▸ **Task to complete**
For each entry, output its words exactly and leave any picture behind.

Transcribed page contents
========================================
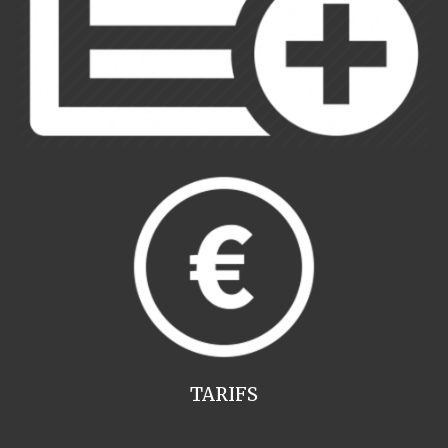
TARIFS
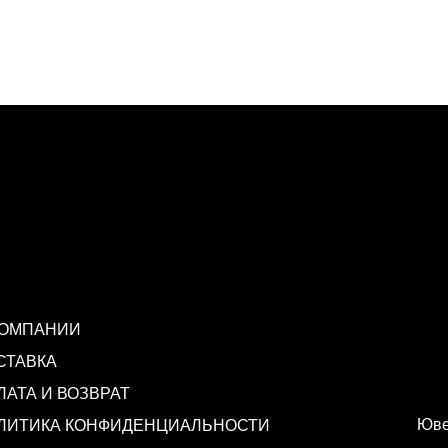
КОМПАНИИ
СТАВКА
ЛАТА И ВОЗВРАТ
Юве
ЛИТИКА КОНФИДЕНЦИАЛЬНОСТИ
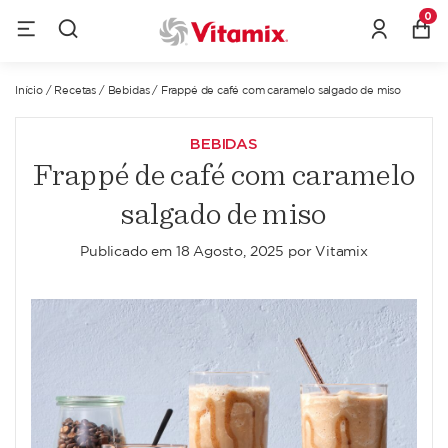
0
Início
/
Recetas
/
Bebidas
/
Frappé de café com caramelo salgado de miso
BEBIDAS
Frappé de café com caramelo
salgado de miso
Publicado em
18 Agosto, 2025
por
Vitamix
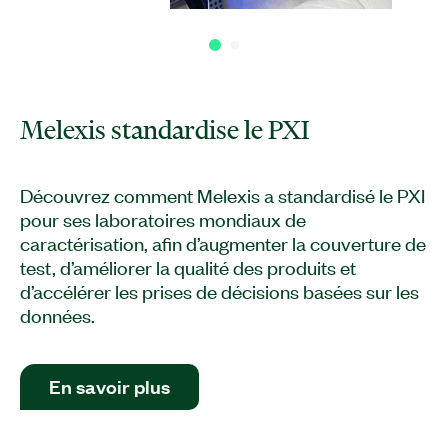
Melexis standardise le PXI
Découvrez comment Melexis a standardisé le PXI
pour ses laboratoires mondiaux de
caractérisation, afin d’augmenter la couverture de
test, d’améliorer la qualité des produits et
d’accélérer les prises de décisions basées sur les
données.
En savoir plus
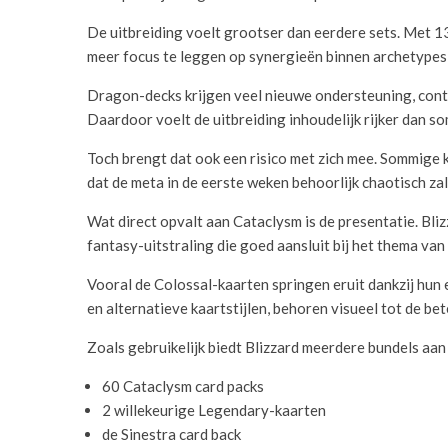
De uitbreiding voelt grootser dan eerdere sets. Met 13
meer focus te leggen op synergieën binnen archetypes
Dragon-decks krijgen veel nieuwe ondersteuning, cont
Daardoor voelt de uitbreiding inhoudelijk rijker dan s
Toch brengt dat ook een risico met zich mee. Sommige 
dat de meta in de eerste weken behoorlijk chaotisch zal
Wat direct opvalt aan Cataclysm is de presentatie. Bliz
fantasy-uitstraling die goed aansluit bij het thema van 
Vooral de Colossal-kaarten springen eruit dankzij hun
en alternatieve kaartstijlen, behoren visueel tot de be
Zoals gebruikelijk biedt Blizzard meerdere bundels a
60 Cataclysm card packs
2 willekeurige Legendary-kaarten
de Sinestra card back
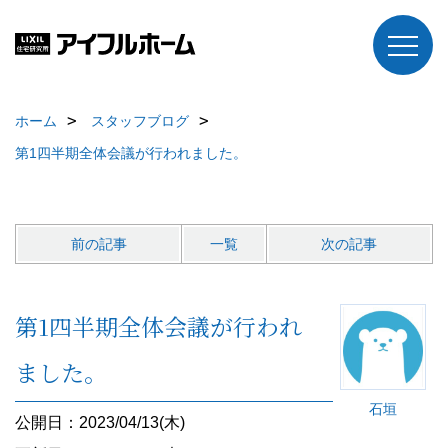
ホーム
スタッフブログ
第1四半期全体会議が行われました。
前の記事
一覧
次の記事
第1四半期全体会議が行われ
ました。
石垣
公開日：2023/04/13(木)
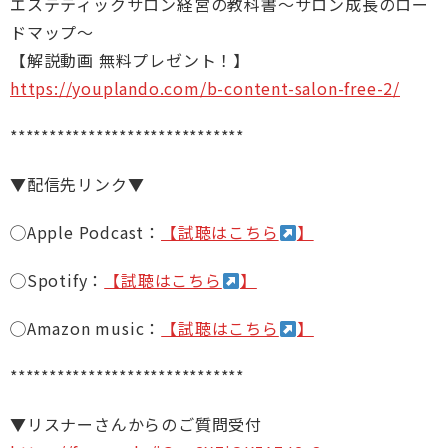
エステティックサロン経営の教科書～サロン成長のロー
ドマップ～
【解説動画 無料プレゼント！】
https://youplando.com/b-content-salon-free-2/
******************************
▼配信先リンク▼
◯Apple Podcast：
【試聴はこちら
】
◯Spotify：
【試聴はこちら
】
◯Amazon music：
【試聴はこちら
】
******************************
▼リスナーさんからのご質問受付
========================================
▸ **Your response**
TARIFS
КОМПАНИИ
СТАВКА
ЛАТА И ВОЗВРАТ
Юве
ЛИТИКА КОНФИДЕНЦИАЛЬНОСТИ
0
Início
/
Recetas
/
Bebidas
/
Frappé de café com caramelo salgado de miso
BEBIDAS
Frappé de café com caramelo
salgado de miso
Publicado em
18 Agosto, 2025
por
Vitamix
Melexis standardise le PXI
Découvrez comment Melexis a standardisé le PXI
pour ses laboratoires mondiaux de
caractérisation, afin d’augmenter la couverture de
test, d’améliorer la qualité des produits et
d’accélérer les prises de décisions basées sur les
données.
En savoir plus
De uitbreiding voelt grootser dan eerdere sets. Met 13
meer focus te leggen op synergieën binnen archetypes
Dragon-decks krijgen veel nieuwe ondersteuning, cont
Daardoor voelt de uitbreiding inhoudelijk rijker dan s
Toch brengt dat ook een risico met zich mee. Sommige 
dat de meta in de eerste weken behoorlijk chaotisch zal
Wat direct opvalt aan Cataclysm is de presentatie. Bliz
fantasy-uitstraling die goed aansluit bij het thema van 
Vooral de Colossal-kaarten springen eruit dankzij hun
en alternatieve kaartstijlen, behoren visueel tot de be
Zoals gebruikelijk biedt Blizzard meerdere bundels a
60 Cataclysm card packs
2 willekeurige Legendary-kaarten
de Sinestra card back
ホーム
スタッフブログ
第1四半期全体会議が行われました。
前の記事
一覧
次の記事
第1四半期全体会議が行われ
ました。
石垣
公開日：2023/04/13(木)
エステティックサロン経営の教科書～サロン成長のロー
ドマップ～
【解説動画 無料プレゼント！】
https://youplando.com/b-content-salon-free-2/
******************************
▼配信先リンク▼
◯Apple Podcast：
【試聴はこちら
】
◯Spotify：
【試聴はこちら
】
◯Amazon music：
【試聴はこちら
】
******************************
▼リスナーさんからのご質問受付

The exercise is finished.